■ **読む文章**:

=-=-=-=-=

A5・頁182 定価(本体2,400円+税) 医学書院


画像診断に携わるすべての医療従事者に

画像診断のための知っておきたいサイン 第2版 甲田英一,他 著

《書 評》遠藤啓吾(群馬大教授・核医学)

 レントゲンがX線を発見して100年余り。昔は画像診断と言えば,胸部,腹部,骨などの単純X線が主であった。近年,X線,CT,磁気共鳴画像(MRI),超音波画像(US),核医学(RI)など,多くの画像診断機器が開発された。これらの機器の内部はコンピュータそのものなので,コンピュータ技術の発達にともなって,画像診断の進歩も止まるところを知らない。まさに画像診断花ざかりなのである。
 画像診断の対象は文字通り「頭のてっぺんから足の先まで」。しかも単純X線,CT,MRI,US,RIなどの画像診断機器を駆使しなければならない。画像診断に携わる医師も勉強が大変なのである。
 どのようにすれば画像診断の読影に習熟するのか?どうすれば検査を指示した主治医は,読影レポートを正確に解釈できるようになるのか?

画像診断上達の近道

 画像診断に上達する近道の1つが,画像上の特徴的なパターンである「サイン」を知ることである。この画像における「サイン」を頭の中にインプットしておかないと,正確な診断を下すことはもちろんのこと,的確な鑑別診断をリストアップすることはできない。

=-=-=-=-=

■ **調べるデータ**:
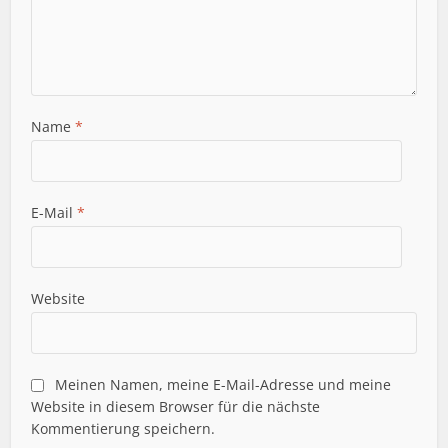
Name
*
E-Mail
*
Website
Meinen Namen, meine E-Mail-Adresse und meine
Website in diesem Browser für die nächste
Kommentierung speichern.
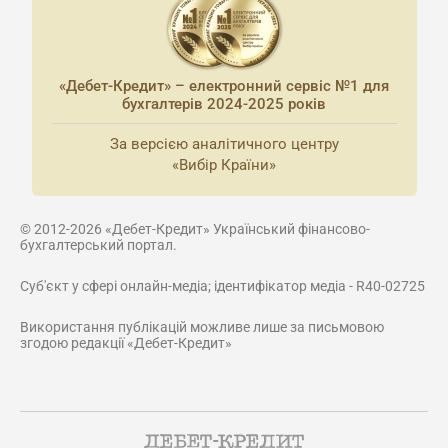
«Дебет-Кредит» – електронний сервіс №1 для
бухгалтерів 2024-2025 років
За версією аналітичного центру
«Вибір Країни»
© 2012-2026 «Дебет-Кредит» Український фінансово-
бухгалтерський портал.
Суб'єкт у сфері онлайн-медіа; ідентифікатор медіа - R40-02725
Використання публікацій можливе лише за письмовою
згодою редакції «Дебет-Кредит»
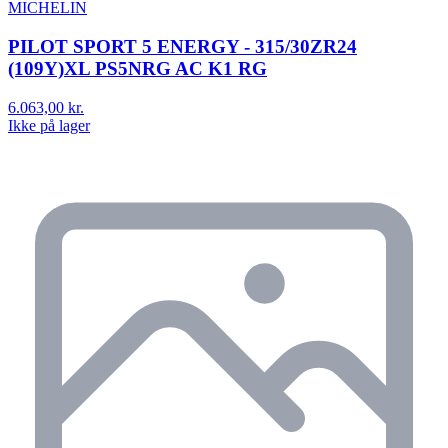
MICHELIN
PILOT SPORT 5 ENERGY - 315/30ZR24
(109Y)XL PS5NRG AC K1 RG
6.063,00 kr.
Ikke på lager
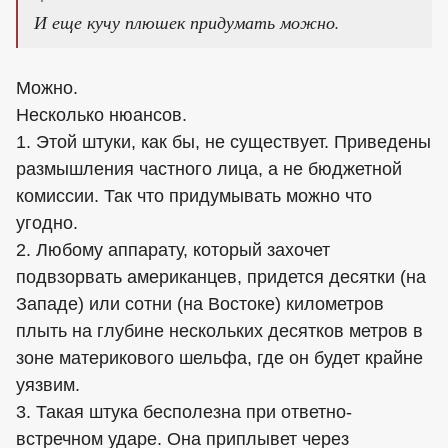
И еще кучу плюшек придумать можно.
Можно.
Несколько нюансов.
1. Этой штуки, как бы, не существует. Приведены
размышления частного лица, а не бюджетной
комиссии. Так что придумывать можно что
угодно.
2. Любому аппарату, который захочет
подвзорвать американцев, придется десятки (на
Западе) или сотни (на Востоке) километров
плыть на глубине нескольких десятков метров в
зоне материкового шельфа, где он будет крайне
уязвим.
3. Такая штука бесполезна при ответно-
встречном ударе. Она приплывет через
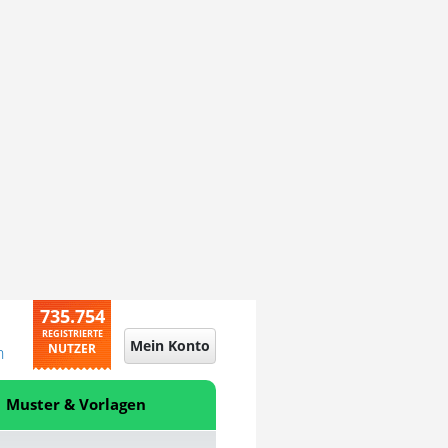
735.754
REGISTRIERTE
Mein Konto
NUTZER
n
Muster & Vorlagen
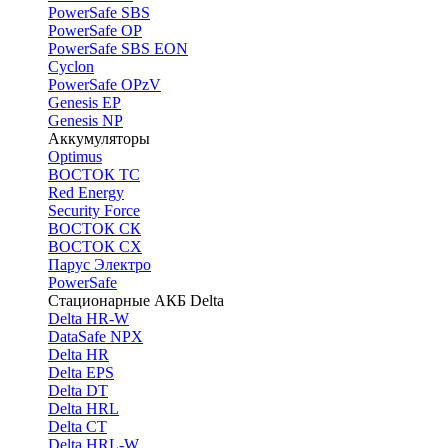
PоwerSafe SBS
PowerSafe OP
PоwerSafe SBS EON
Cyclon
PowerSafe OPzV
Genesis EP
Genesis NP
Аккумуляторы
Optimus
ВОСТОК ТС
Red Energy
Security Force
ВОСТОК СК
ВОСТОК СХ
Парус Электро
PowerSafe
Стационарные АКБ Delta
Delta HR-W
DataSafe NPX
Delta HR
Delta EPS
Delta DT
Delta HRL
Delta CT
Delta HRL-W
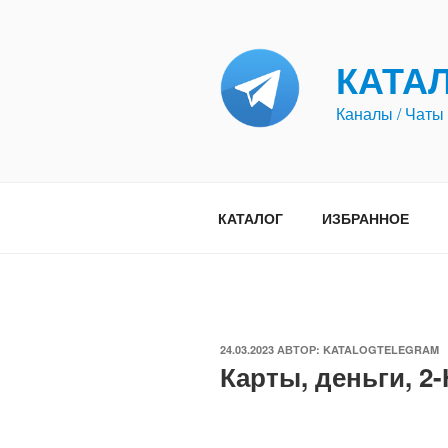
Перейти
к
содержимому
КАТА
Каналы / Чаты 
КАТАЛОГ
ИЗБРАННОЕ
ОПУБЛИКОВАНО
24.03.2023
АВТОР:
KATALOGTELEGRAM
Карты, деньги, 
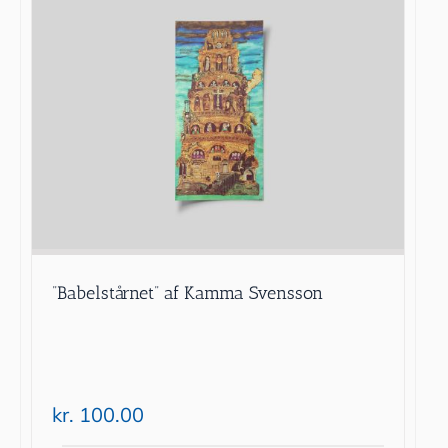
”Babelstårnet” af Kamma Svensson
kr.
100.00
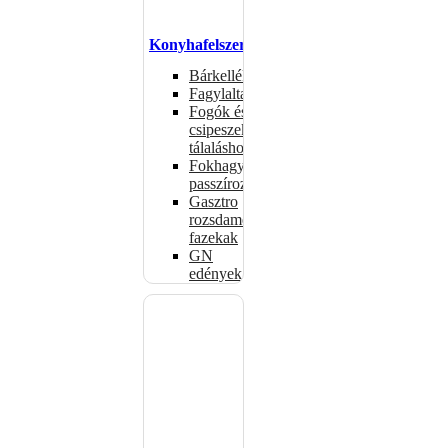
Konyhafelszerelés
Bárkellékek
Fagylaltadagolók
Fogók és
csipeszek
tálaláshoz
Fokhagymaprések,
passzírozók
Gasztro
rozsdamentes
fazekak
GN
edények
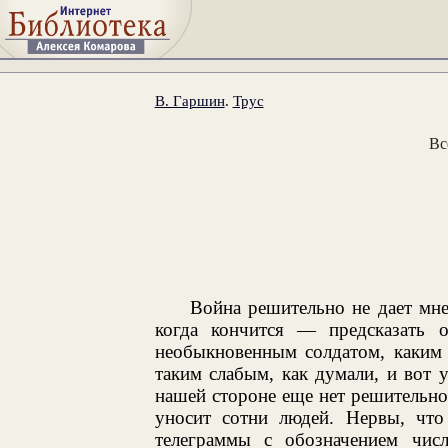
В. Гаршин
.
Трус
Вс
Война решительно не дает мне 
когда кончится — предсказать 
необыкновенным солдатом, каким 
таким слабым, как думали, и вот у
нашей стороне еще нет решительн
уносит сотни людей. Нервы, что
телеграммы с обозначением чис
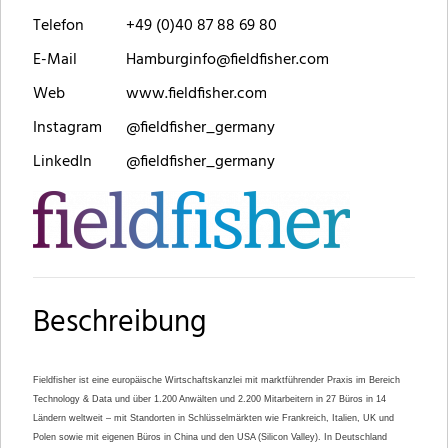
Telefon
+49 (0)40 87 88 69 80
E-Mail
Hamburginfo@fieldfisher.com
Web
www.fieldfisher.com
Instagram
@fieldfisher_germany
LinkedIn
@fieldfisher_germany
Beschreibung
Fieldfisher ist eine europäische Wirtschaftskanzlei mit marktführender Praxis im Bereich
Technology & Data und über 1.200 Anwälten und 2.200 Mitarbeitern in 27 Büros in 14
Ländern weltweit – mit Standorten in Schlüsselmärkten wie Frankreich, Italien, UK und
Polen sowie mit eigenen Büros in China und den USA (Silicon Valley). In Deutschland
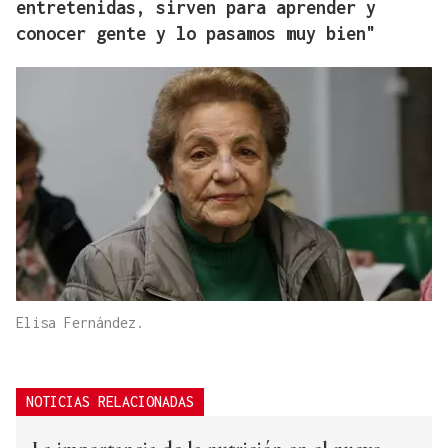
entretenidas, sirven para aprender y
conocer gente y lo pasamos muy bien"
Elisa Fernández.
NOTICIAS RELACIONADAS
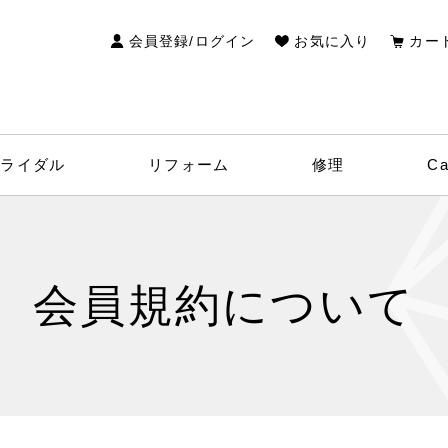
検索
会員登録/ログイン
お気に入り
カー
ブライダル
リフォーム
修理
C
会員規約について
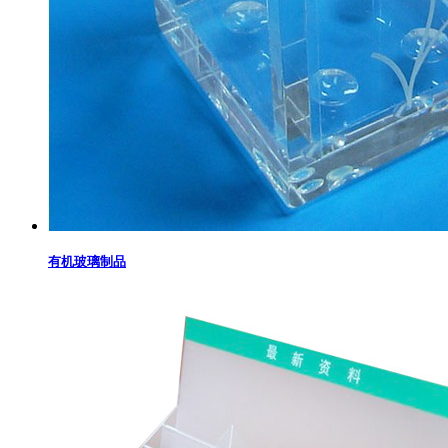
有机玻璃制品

=-=-=-=-=

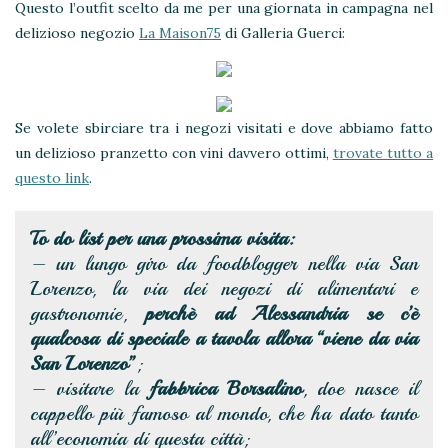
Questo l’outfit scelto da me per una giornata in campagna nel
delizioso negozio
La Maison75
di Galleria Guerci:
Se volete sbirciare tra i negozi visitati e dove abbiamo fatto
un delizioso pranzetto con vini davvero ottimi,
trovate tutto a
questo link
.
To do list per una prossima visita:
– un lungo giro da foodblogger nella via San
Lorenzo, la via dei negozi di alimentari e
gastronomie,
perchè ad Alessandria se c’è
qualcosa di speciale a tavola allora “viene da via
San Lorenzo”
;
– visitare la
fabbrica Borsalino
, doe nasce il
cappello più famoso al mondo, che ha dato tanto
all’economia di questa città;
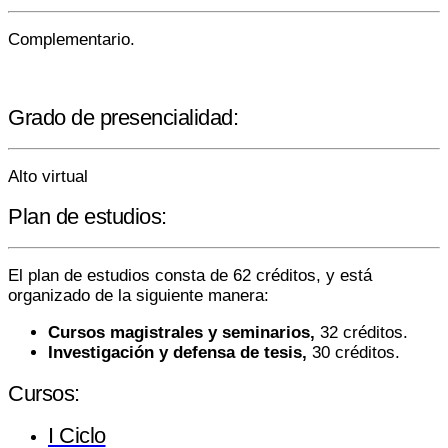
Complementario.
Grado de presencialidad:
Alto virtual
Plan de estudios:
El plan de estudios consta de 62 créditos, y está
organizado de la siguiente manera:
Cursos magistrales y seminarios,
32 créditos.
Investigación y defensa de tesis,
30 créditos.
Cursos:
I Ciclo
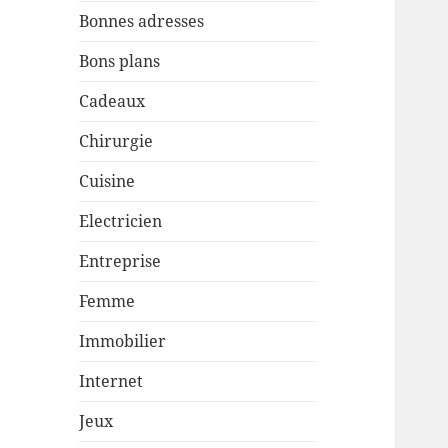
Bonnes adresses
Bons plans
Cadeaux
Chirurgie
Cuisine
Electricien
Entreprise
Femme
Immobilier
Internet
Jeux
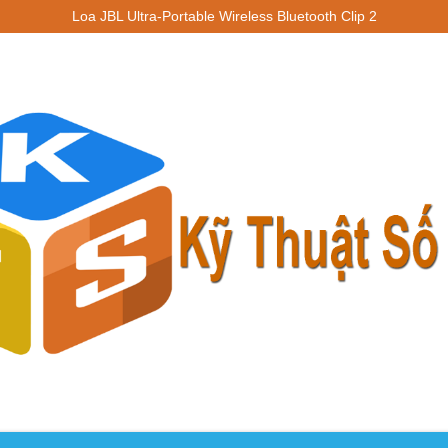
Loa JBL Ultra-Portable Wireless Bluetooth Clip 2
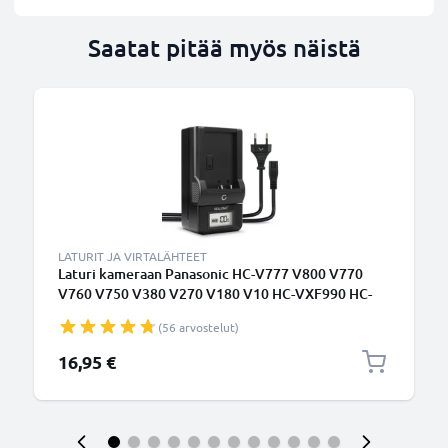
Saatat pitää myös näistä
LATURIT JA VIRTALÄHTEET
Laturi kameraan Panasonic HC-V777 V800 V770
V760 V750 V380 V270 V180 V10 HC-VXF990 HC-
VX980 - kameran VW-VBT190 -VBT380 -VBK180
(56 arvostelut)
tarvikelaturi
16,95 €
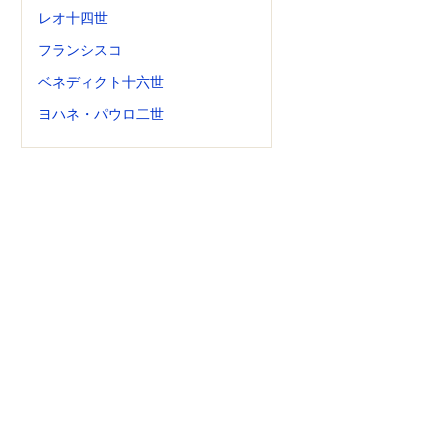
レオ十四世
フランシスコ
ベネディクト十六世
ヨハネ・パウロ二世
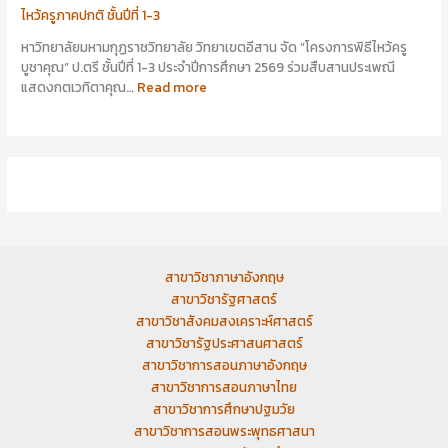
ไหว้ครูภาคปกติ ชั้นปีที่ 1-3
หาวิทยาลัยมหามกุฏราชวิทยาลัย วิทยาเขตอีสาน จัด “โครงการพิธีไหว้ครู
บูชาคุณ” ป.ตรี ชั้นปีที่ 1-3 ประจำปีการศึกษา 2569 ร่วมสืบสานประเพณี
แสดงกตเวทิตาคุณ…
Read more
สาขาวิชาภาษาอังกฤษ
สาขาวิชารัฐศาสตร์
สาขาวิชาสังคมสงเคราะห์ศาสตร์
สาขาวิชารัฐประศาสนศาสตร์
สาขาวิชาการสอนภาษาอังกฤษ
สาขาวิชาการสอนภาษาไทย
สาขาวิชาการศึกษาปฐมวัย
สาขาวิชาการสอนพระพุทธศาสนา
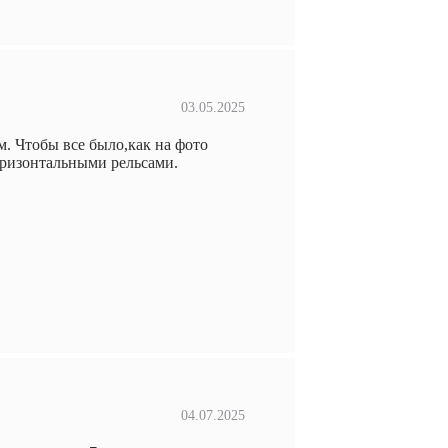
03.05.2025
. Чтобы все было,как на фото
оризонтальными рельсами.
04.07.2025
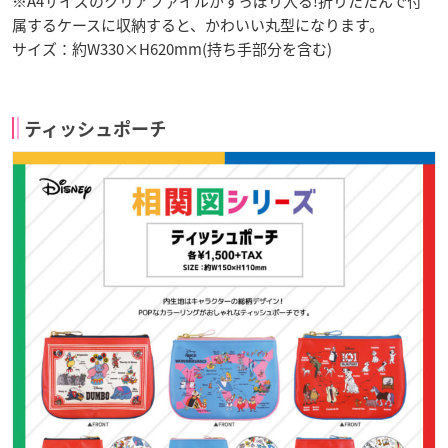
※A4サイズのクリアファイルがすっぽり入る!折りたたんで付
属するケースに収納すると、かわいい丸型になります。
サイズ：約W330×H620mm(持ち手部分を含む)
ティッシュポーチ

=-=-=-=-=

■ **やること**: 画像診断の本の書評を、「リストアップすることはできない。」のあとから書き継いでください。

■ **解答欄**:
 胸部X線での「シルエットサイン」や腹部超音波検査での「pseudokidney sign」など有名で,聞いたことがあると思われる。
 本書は慶応大学医学部放射線診断科の3人の共著である。1983年に第1版が出版されたものが,今回画像診断の進歩に合わせて,全面改訂された第2版として出版された。

サインの説明にシェーマを用いる

 画像診断は進歩が目覚ましいため,時間とともに写真,画像が古くなるように感じられ,問題が生じ,本のサイクルが短いのが普通である。本書が版を重ね,ベストセラーの1つとなったのは,サインの説明に写真でなく「シェーマ」を用いたことであろう。政治家の記事でも写真よりもむしろ似顔絵のほうが特徴を表しているのと同じかもしれない。ただこのように画像所見の特徴をよくつかんだ「絵心」が3人の著者にあることはこれまで知らなかった。
 このような「サイン」はほとんどが欧米で発表されたものなので,本書でも原語の表記となっているが,どのように発音するかが書かれていない。「Silhouette sign」が「シルエットサイン」のことはわかる。「Coeur en sabot」は先天性心疾患ファロー四徴症に伴う胸部単純X線写真で心大血管陰影が木靴状を呈することなのだが,「Coeur en sabot」の発音はどのようにすればよいか,本文中に書いてくれたほうがありがたかった。そのほうが仲間に知識を披露し,権威を高めるには役立つ。逆に間違って発音すれば,浅はかな知識がばれてしまいかねない。
 値段も手ごろで,サイズもコンパクト。しかも2色刷りなので見やすい。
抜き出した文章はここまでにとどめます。